Home-page: https://github.com/wikimedia/drafttopic
Author: Aaron Halfaker, Sumit Asthana
Author-email: ahalfaker@wikimedia.org, asthana.sumit23@gmail.com
License: MIT
Classifier: Development Status :: 4 - Beta
Classifier: Topic :: Software Development :: Libraries :: Python Modules
Classifier: Programming Language :: Python
Classifier: Programming Language :: Python :: 3
Classifier: Intended Audience :: Developers
Classifier: License :: OSI Approved :: MIT License
Classifier: Operating System :: OS Independent
Classifier: Topic :: Utilities
Classifier: Topic :: Scientific/Engineering
License-File: LICENSE

# Draft topic

Predicting topics to new drafts based on Wikiprojects on English Wikipedia.

## Setting up

Make sure to have a working python3 environment.
Install requirements using:

```
pip install -r requirements
```

Install the library using:

```
python setup.py install
```

## Generating machine-readable WikiProjects data

Use the following utility from root directory to generate machine-readable WikiProjects data:

```
./utility fetch_wikiprojects --output <output_file_name.json>
```

## Generating mid-level category to WikiProjects mapping

Use the following utility from root directory to generate a mapping of high-level topic categories to list of WikiProjects contained in them:

```
./utility trim_wikiprojects --wikiprojects wp --output outmid
```

## Labeling a list of page-ids with the wikiprojects and mid-level categories each page belongs to

Use the following utility from root directory to label a list of page-ids with the wikiprojects and the mid-level categories the page belongs to.

```
./utility fetch_page_wikiprojects --api-host=https://en.wikipedia.org/ --input=wikiproject_page_ids.json --output=enwiki.labeled_wikiprojects.json --mid_level_wp=outmid.json --verbose
```

In above, the input to the script should be a json containing a list of
observations, each observation having a **page\_id: \<page-id\>** mapping.
Additionally also pass the mid-level wikiprojects json for the script to
generate wikiprojects to mid-level categories mapping.
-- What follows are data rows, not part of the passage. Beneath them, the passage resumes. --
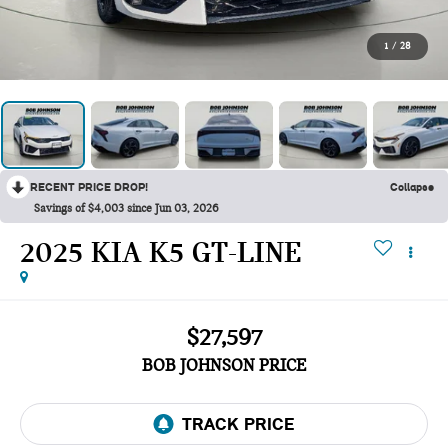
1
/
28
RECENT PRICE DROP!
Collapse
Savings of $4,003 since Jun 03, 2026
2025 KIA K5 GT-LINE
$27,597
BOB JOHNSON PRICE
The script augments the
given list with the mentioned fields, writing them to a new file specified by
**"output"**

## Generating predictions for a set of page-ids on Wikipedia

For generating topic predictions for a set of revision-ids, download the relevant model and use revscoring's [score](https://github.com/wikimedia/revscoring/blob/master/revscoring/utilities/score.py) API
to generate predictions. Note that the revision-ids need to be in a file with a format specified by the API. Use the revision ID of the most recent revision for a page to get a good prediction.